SÃO PAULO, SP (FOLHAPRESS) - O prefeito de Nova York, Zohran Mamdani, afirmou ao jornal americano The New York Times que avalia prender o premiê de Israel, Binyamin Netanyahu, durante a próxima Assembleia-Geral da ONU (Organização das Nações Unidas).
"Acho que o primeiro-ministro Netanyahu pertence a Haia", disse o político democrata, que classificou Tel Aviv de "regime de apartheid", em entrevista publicada neste sábado (18). "É um criminoso de guerra procurado pelo Tribunal Penal Internacional."
Mamdani também afirmou, por outro lado, ainda não ter certeza se possui autoridade para ordenar a detenção de um líder estrangeiro à polícia nova-iorquina, mas debate o assunto com sua equipe jurídica. "Seja lá o que for que a lei me permita fazer na cidade de Nova York, é isso que faremos", disse.
A Assembleia-Geral da ONU, espécie de "Congresso global" que reúne líderes mundiais e tem como uma de suas funções a aprovação do orçamento anual das Nações Unidas, será realizada em setembro, na sede da organização em Nova York.
No passado, Mamdani prometeu enviar a polícia de Nova York para cumprir mandados de prisão contra líderes procurados pelo TPI (Tribunal Penal Internacional), incluindo Netanyahu e o presidente da Rússia, Vladimir Putin.
Criado em 2002 e sediado em Haia, na Holanda, o TPI pode processar indivíduos por crimes de guerra, crimes contra a humanidade e genocídio.
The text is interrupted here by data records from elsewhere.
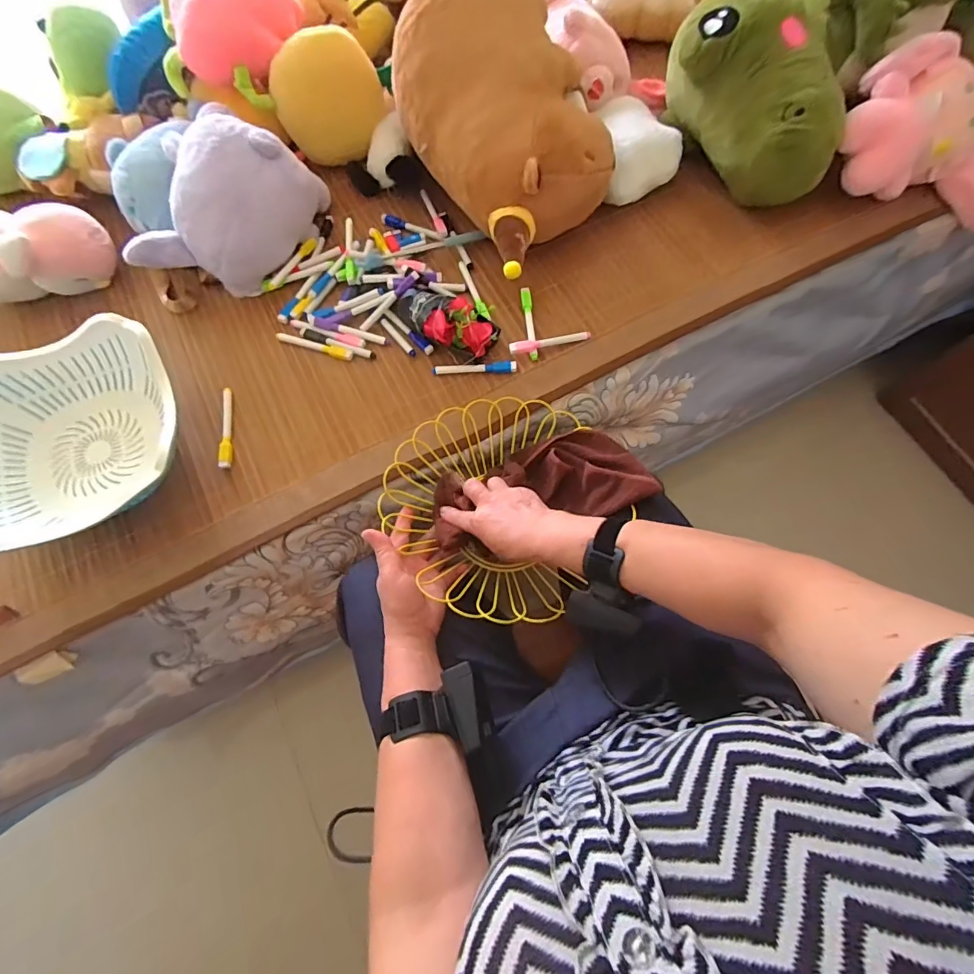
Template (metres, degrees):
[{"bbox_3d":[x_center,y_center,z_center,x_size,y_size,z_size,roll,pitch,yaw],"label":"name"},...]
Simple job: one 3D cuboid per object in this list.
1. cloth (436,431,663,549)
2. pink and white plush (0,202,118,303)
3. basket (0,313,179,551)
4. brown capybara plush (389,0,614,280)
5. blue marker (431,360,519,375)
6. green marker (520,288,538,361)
[{"bbox_3d":[0.064,-0.002,0.575,0.260,0.055,0.117,-11,72,3],"label":"cloth"},{"bbox_3d":[-0.651,-0.319,0.644,0.223,0.103,0.115,-2,72,2],"label":"pink and white plush"},{"bbox_3d":[-0.496,-0.057,0.563,0.262,0.092,0.249,-22,72,-5],"label":"basket"},{"bbox_3d":[0.035,-0.476,0.603,0.220,0.179,0.326,-31,74,-7],"label":"brown capybara plush"},{"bbox_3d":[-0.017,-0.160,0.626,0.112,0.013,0.013,-1,72,2],"label":"blue marker"},{"bbox_3d":[0.060,-0.227,0.642,0.014,0.012,0.113,-6,72,0],"label":"green marker"}]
O tribunal afirmou, em 2024, que tinha motivos para acreditar que Netanyahu é responsável por crimes de guerra e crimes contra a humanidade relacionados à ofensiva de Israel na Faixa de Gaza após o ataque de 7 de outubro de 2023 realizado pelo grupo terrorista Hamas.
Danny Danon, embaixador de Israel junto às Nações Unidas, rebateu as afirmações de Mamdani em uma publicação no X. "Em vez de se concentrar nas suas responsabilidades como prefeito e enfrentar a crescente onda de antissemitismo na cidade, ele optou por incitar a hostilidade e gerar manchetes atacando o Estado de Israel", escreveu.